TEXT PASSAGE:
Why Topology for Materials?

Challenge: Materials with the same chemical composition and similar density can have dramatically different properties depending on their structural topology:

  • Two zeolites with the same Si/Al ratio but different channel connectivity have 10× different diffusion coefficients.
  • A porous carbon with mainly isolated pores (no H₁ connectivity) is a terrible electrode; one with interconnected channels (high H₁ persistence) is excellent.

Geometric statistics (mean pore size, surface area) average out the topological differences. Persistence captures them.

Pore Structure Analysis

For a porous material represented as a 3D point cloud of atom positions \(P\):

  1. Build cubical complex from voxelised electron density.
  2. Compute sublevel set persistence (filter from vacuum to dense material).

Interpretation:

  • \(H_0\) bars: connected atom clusters (grain boundaries in polycrystals).
  • \(H_1\) bars: channels/tunnels through the material. Long bars = persistent channels from large to small length scales.
  • \(H_2\) bars: enclosed pores/cages. Birth \(b\) = pore diameter; death \(d\) = smallest “bottleneck” in the pore wall.
Pore accessibility: $$\{(b_k, d_k) \in H_2 : b_k > r_{gas}\}$$ — cages accessible to molecules of radius $$r_{gas}$$

Metal-Organic Frameworks (MOFs)

MOFs are crystalline porous materials with precisely engineered pore geometry. A key problem is screening — choosing which of \(\sim 500000\) synthesisable MOFs to test for gas storage.

Lee et al. (2021): Trained an ML model using persistence diagram features of MOF atom clouds to predict methane storage capacity. The topological features (especially \(H_2\) diagram) outperformed pure geometric features, capturing the “shape” of pores beyond simple radii.

Glass Transition

The glass transition (liquid to amorphous solid) is characterised by structural changes that are not visible in pair correlation functions (the standard structural probe) but appear in topology:

  • Liquid phase: short \(H_1\) and \(H_2\) bars (no persistent structures).
  • Glass phase: emergence of long-lived \(H_1\) bars corresponding to 5- and 6-membered atomic rings that characterise glass network structure.

Topological order parameters (total persistence, Betti curves) distinguish glass from liquid more sensitively than radial distribution functions near the transition.

Crystal Structure Fingerprinting

For crystalline materials, the persistence diagram is a crystal structure fingerprint:

  • Different polymorphs of the same compound (e.g., \(\alpha\)- vs \(\beta\)-quartz) have different diagrams.
  • The diagram is invariant to unit cell choice and atomic labelling.
  • Crystal structure databases can be searched by topological similarity.

DIRECTIONS:
1. In the materials topology text, turn the paragraph beginning "Lee et al. (2021): Trained an ML model" into a short bulleted list that keeps its main facts.
2. Reproduce everything from "Challenge: Materials with" down to "to dense material)." in the materials topology text without changing a word.
The data is separate material with no connection to the materials topology text.

GIVEN RECORDS:
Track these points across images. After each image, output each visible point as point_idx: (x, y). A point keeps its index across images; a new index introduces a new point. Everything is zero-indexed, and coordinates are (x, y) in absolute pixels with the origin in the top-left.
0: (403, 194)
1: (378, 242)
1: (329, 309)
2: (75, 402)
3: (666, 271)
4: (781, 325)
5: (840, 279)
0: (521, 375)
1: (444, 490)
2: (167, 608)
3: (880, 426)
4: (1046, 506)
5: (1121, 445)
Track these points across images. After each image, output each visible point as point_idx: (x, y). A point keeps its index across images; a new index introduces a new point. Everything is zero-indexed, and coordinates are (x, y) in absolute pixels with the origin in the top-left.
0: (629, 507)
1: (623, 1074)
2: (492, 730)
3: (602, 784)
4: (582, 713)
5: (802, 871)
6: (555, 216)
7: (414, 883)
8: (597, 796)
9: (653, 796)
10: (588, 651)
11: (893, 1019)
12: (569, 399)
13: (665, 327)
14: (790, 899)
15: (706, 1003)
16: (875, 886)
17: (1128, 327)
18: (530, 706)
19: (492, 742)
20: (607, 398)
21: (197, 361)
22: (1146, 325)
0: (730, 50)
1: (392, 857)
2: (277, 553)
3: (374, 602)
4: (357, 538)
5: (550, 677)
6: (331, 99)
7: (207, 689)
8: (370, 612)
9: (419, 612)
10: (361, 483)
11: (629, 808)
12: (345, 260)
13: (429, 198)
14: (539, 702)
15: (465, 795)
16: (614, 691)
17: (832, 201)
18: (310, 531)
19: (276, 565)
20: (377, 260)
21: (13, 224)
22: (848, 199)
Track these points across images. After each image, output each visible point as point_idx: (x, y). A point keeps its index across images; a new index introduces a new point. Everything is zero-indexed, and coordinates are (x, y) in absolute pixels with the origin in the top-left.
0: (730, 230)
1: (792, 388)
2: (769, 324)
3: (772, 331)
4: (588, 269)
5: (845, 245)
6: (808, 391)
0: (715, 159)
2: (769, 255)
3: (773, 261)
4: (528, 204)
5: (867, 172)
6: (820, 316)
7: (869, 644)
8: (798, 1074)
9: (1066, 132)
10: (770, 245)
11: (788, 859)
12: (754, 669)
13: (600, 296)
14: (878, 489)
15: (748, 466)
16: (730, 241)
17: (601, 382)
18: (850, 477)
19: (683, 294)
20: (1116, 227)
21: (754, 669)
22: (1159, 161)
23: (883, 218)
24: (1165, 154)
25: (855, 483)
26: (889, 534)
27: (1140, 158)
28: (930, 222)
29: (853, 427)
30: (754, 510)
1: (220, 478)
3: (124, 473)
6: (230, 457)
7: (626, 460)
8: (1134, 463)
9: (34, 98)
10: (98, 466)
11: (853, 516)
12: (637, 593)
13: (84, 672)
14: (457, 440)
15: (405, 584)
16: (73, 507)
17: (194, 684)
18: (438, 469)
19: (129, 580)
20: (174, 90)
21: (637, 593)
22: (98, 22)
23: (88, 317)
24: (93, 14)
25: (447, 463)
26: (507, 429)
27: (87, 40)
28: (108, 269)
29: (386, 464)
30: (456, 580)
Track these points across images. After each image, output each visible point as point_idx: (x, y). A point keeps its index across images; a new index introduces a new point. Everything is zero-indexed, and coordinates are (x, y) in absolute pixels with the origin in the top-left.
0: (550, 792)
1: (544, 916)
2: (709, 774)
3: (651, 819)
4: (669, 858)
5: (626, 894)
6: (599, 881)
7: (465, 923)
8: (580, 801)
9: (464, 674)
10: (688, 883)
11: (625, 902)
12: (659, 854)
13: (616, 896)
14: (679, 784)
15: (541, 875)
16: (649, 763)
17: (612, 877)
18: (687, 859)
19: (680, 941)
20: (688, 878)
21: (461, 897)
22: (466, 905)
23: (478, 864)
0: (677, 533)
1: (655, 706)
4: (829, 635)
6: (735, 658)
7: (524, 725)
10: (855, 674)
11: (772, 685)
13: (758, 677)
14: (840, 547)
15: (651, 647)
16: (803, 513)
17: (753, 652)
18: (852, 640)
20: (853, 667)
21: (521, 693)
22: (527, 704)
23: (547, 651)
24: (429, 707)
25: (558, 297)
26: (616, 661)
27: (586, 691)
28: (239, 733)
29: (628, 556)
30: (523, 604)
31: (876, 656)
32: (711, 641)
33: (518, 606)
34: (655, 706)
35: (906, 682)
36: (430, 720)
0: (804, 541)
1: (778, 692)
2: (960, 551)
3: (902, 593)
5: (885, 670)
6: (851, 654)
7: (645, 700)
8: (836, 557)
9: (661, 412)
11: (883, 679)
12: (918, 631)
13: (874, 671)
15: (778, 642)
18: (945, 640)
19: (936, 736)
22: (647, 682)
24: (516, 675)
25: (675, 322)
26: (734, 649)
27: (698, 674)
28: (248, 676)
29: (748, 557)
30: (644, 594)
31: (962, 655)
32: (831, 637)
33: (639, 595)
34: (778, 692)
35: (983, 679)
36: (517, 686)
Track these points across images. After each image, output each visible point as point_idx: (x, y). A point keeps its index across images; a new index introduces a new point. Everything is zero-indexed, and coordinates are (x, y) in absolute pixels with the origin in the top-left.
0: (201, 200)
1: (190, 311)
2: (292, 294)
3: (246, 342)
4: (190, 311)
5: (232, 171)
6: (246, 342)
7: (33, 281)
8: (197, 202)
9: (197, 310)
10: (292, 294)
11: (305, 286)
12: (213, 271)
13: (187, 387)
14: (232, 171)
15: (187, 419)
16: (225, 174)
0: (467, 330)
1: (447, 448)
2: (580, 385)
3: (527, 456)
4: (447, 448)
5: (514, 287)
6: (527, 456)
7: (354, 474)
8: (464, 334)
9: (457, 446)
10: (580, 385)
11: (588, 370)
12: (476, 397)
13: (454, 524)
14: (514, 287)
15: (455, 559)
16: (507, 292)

ANSWERS FOR THIS EXERCISE:
1.
- Lee et al. (2021) trained an ML model on persistence diagram features of MOF atom clouds.
- The model predicted methane storage capacity.
- Topological features, especially the H₂ diagram, outperformed pure geometric features.
- They captured the "shape" of pores beyond simple radii.

2.
Challenge: Materials with the same chemical composition and similar density can have dramatically different properties depending on their structural topology:

  • Two zeolites with the same Si/Al ratio but different channel connectivity have 10× different diffusion coefficients.
  • A porous carbon with mainly isolated pores (no H₁ connectivity) is a terrible electrode; one with interconnected channels (high H₁ persistence) is excellent.

Geometric statistics (mean pore size, surface area) average out the topological differences. Persistence captures them.

Pore Structure Analysis

For a porous material represented as a 3D point cloud of atom positions \(P\):

  1. Build cubical complex from voxelised electron density.
  2. Compute sublevel set persistence (filter from vacuum to dense material).